Globale Verschuldungsdynamik
Dennoch ist eine Schuldzuweisung Krugmans an die Adresse "der Deutschen" bei nüchterner Betrachtung mit einer entscheidenden Einschränkung zu versehen. Selbstverständlich ist Berlin aufgrund des europaweit oktroyierten Spardiktats für den desaströsen Krisenverlauf in der Eurozone verantwortlich, doch hat die deutsche Beggar-thy-neighbor-Politik die Krise genauso wenig ausgelöst wie die ihr korrespondierende Verschuldungsdynamik in den südlichen Euroländern. Diese gigantischen Ungleichgewichte in den Handelsbilanzen finden sich ja auch in den Handelsbeziehungen zwischen den USA und China - und sie sind nur die Folge einer globalen Verschuldungsdynamik, die unvermindert anhält.
Allein zwischen 2008 und 2013 ist der globale Schuldenberg von 180 Prozent der Weltwirtschaftsleistung auf 212 Prozent geklettert. Hierin äußert sich gerade die gegenwärtige kapitalistische Systemkrise. Der Spätkapitalismus kann ohne diese Schuldenberge - und die daraus erwachsenen Handelsungleichgewichte - nicht mehr funktionieren, weil er an seiner eigenen industriellen Produktivität erstickt. Nur noch vermittels kreditgenerierter Nachfrage kann das System den Anschein der Funktionsfähigkeit aufrecht erhalten (siehe hierzu: Die Krise kurz erklärt).

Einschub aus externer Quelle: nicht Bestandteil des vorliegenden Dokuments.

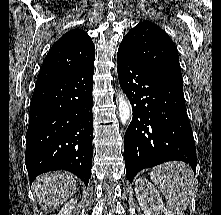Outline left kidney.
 I'll use <instances>...</instances> for the list:
<instances>
[{
  "mask_svg": "<svg viewBox=\"0 0 221 215\" xmlns=\"http://www.w3.org/2000/svg\"><path fill=\"white\" fill-rule=\"evenodd\" d=\"M135 193L145 215H170L158 190L146 178L136 179Z\"/></svg>",
  "mask_w": 221,
  "mask_h": 215,
  "instance_id": "5707ae66",
  "label": "left kidney"
}]
</instances>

Dies bedeutet aber letztendlich auch, dass Krugmans nachfrageorientierter Keynesianismus die Krise ebenso wenig lösen kann wie der deutsche Sparsadismus. Konjunkturpakete und Deficit Spending können aber den vollen Ausbruch der Krisendynamik zumindest hinauszögern. Zudem besteht ein essenzieller politischer Unterschied zwischen dem neoliberalen Sparwahn und der nachfrageorientierten Krisenpolitik. Die mit dem fulminant gescheiterten Spardiktat einhergehende Unterwerfung unter die sich zuspitzenden "Sachzwänge" der kollabierenden "Märkte" fördert die krisenbedingte Herausbildung von rechtsextremen Ideologien der Unterwerfung, wie sie gegenwärtig in sehr vielen europäischen Ländern zu beobachten ist. Der Neoliberalismus erweist sich auch in dieser Systemkrise als ein Steigbügelhalter des Faschismus. Linkskeynesianische Politik, wie sie von Krugman propagiert wird, eröffnet hingegen mit ihrer Priorisierung der Massennachfrage zumindest die emanzipatorische Option, im weiteren Krisenverlauf die menschlichen Bedürfnisse vor die amoklaufenden "Sachzwänge" des Marktes zu stellen.